Тема предлагаемого читателю произведения — ребенок и война. Это рассказ об одном дне, совпавшем с днем рождения мальчишки и ставшем Днем Его Рождения. Главное в тексте не описание событий, а поток впечатлений ребенка в драматических, крайне напряженных обстоятельствах. В этих обстоятельствах сознание ребенка смещается (что вполне объяснимо) за грань реального, в небывальщину, в фантасмагорию. Таковы здесь потешки', черти, играющие на балалайках; шествие печек по сгоревшей деревне', игры мальчишки с солнцем; сновидения, видения ребенка и т. п.Все это определяет, по мнению автора, метафоричность и много-слойность текста произведения.


Предел прочности

В книге рассказывается история главного героя, который сталкивается с различными проблемами и препятствиями на протяжении всего своего путешествия.
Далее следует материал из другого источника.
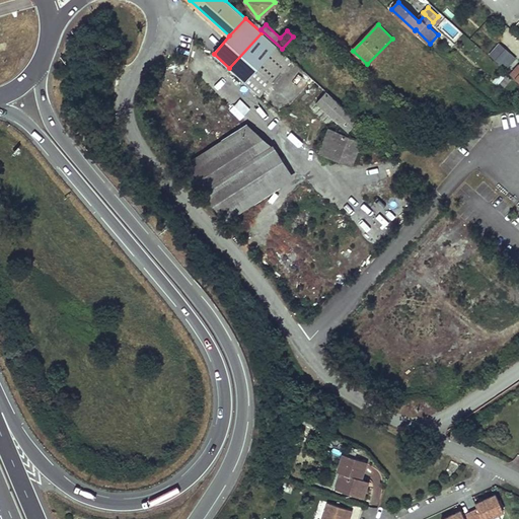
[(277,46),(262,32),(229,68),(261,96),(291,62),(276,48),(277,46)]
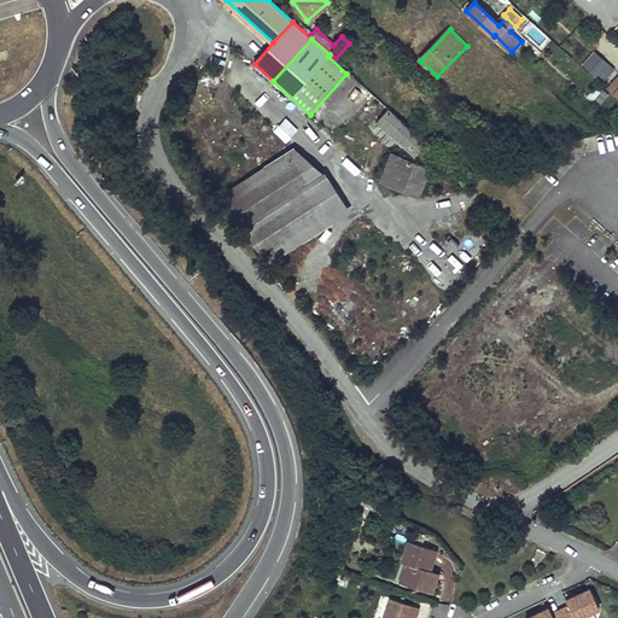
[(604,82),(616,68),(594,51),(583,64),(604,82)]
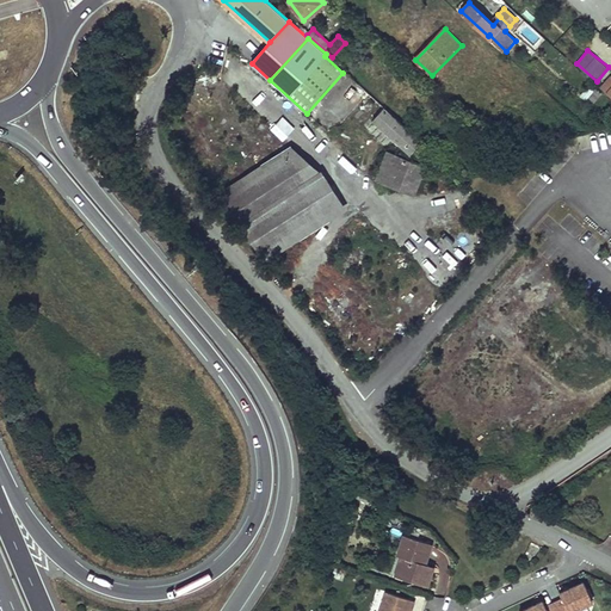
[(598,88),(592,84),(581,94),(587,99),(598,88)]
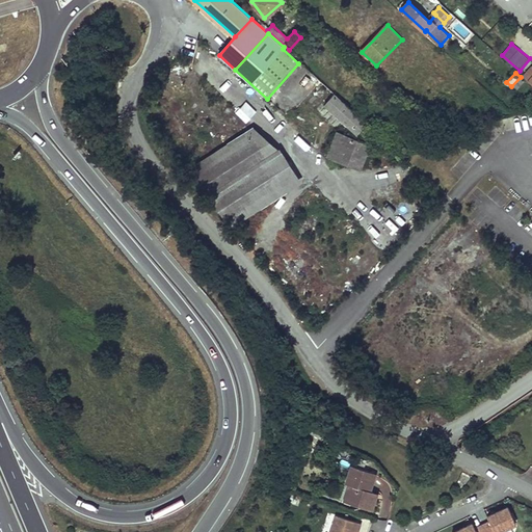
[(367,124),(336,96),(326,105),(357,134),(367,124)]
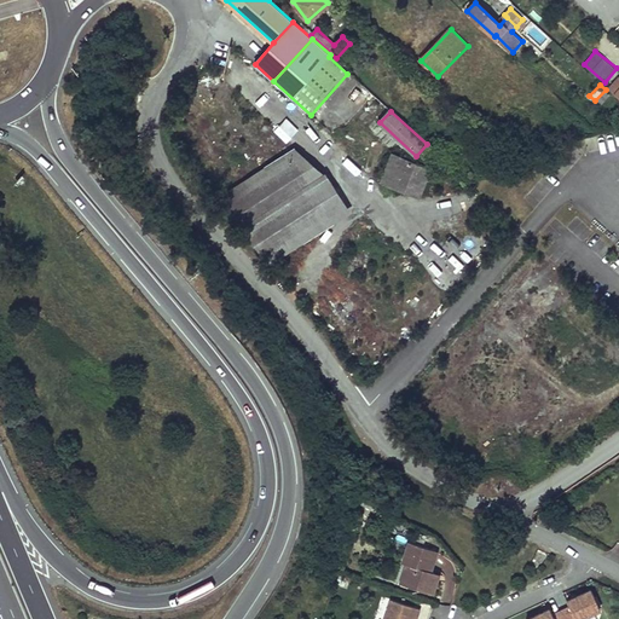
[(431,169),(395,155),(385,180),(420,195),(431,169)]
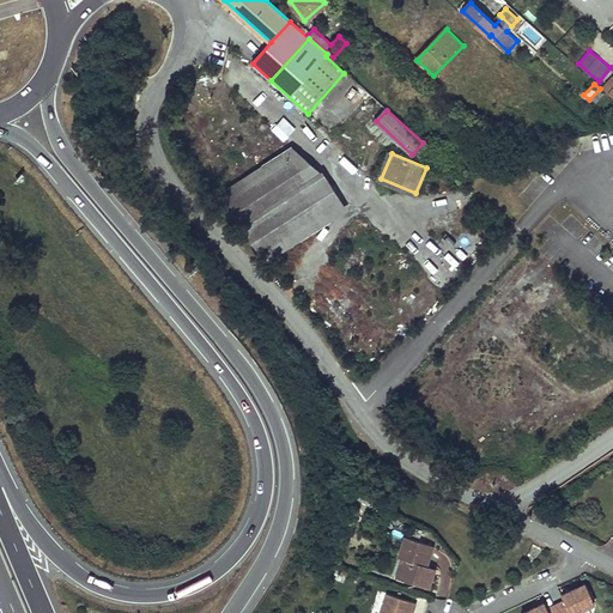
[(289,164),(220,206),(262,250),(320,214),(289,164)]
По пути он встречает множество второстепенных персонажей, которые играют важные роли в истории. Благодаря опыту главного героя книга исследует такие темы, как любовь, потеря, надежда и стойкость. По мере того, как главный герой преодолевает свои трудности, он усваивает ценные уроки жизни и растет как личность.


Последняя просьба Мурика

В книге рассказывается история главного героя, который сталкивается с различными проблемами и препятствиями на протяжении всего своего путешествия. По пути он встречает множество второстепенных персонажей, которые играют важные роли в истории. Благодаря опыту главного героя книга исследует такие темы, как любовь, потеря, надежда и стойкость. По мере того, как главный герой преодолевает свои трудности, он усваивает ценные уроки жизни и растет как личность.